The Perils and Promises of a Popular Yet Controversial Financing Method

Tax increment financing has been used to build stadiums, libraries and parks.

GROCERY-STORE
TIFs are sometimes used to build Whole Foods stores, not storm sewers.
(Flickr/Tony B)
Tax increment financing (TIF) is one of the most popular financing techniques in a locality’s toolbox. It’s also one of the most unpopular methods among some policy wonks. Intended to eliminate blight in the poorest neighborhoods, TIF projects are often criticized for funneling money away from core services and to neighborhoods that are neither blighted nor poor. But the problem with TIF isn’t the policy itself.

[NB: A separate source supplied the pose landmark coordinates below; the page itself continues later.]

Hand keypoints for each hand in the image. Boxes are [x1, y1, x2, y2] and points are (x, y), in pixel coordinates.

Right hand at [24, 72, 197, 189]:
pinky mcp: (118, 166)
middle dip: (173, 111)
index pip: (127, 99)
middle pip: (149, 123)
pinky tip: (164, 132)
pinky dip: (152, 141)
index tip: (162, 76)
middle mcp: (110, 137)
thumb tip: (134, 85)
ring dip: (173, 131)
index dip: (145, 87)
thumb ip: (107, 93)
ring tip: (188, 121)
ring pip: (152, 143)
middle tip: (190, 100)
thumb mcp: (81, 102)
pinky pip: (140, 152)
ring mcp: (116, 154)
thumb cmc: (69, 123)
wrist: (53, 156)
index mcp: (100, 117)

When applied properly, TIF can bring the notions of value capture and financial accountability to public works. 

TIF policies vary by structure. But generally TIF works like this: A municipality approves and floats bonds for a new amenity. Then the municipality draws a boundary around the area, estimating which properties will benefit from the amenity. To pay the debt, the municipality uses the added property or sales tax revenue -- called the “increment” -- that results from within the boundary. 

TIF is controversial because it’s become a financing source, and in some cases a slush fund, for some municipalities to speculate on private redevelopment projects. In Chicago, up to one-sixth of the budget has been used for TIF projects, including construction of a Marriott and a Whole Foods. Many of urban America’s much-maligned stadiums and convention centers were funded through TIFs. Because TIF began as a blight combatant, it’s also been used for the controversial practice of performing eminent domain for private uses, such as when Detroit demolished a neighborhood for a GM plant.  

But TIF isn’t all bad. A better use for TIF has been for core public works projects, such as libraries, parks, underground infrastructure and street improvements. Mass transit has been a particularly common TIF-funded amenity, which is fitting given that transit is generally built near intensive, revenue-generating uses.

There are several advantages to using TIF, rather than money from the general fund, for these public goods. First, it forces neighborhoods to fund their own amenities. People who benefit from proximity to a project via higher property values, added commerce, or use of that amenity, will actually pay for it. This matters in an age when struggling inner-city neighborhoods and outer suburbs alike resent funding downtown projects that have little to do with them, especially if that means their own services are cut. Second, TIF incentivizes governments to use the land within TIF boundaries for high revenue-generating purposes. 

Of course, TIF doesn’t guarantee against boondoggles. But a third asset is that TIF, if structured properly, encourages accountability. If officials know that a project must pay for itself through added tax receipts in a specific location, they’ll be more cautious about what and where they build. And because TIF demands a before-and-after look at an area’s revenue levels, it clarifies whether an amenity has worked.  

TIF is not the only value-capture option. Other options include special assessment districts, land value taxes and developmental impact fees. While varying in substance, all of these value-capture policies are much more pragmatic and targeted than simply funding projects willy-nilly through the general fund. The key is to use them on public goods, rather than on private real estate speculations that ultimately should be left to the market.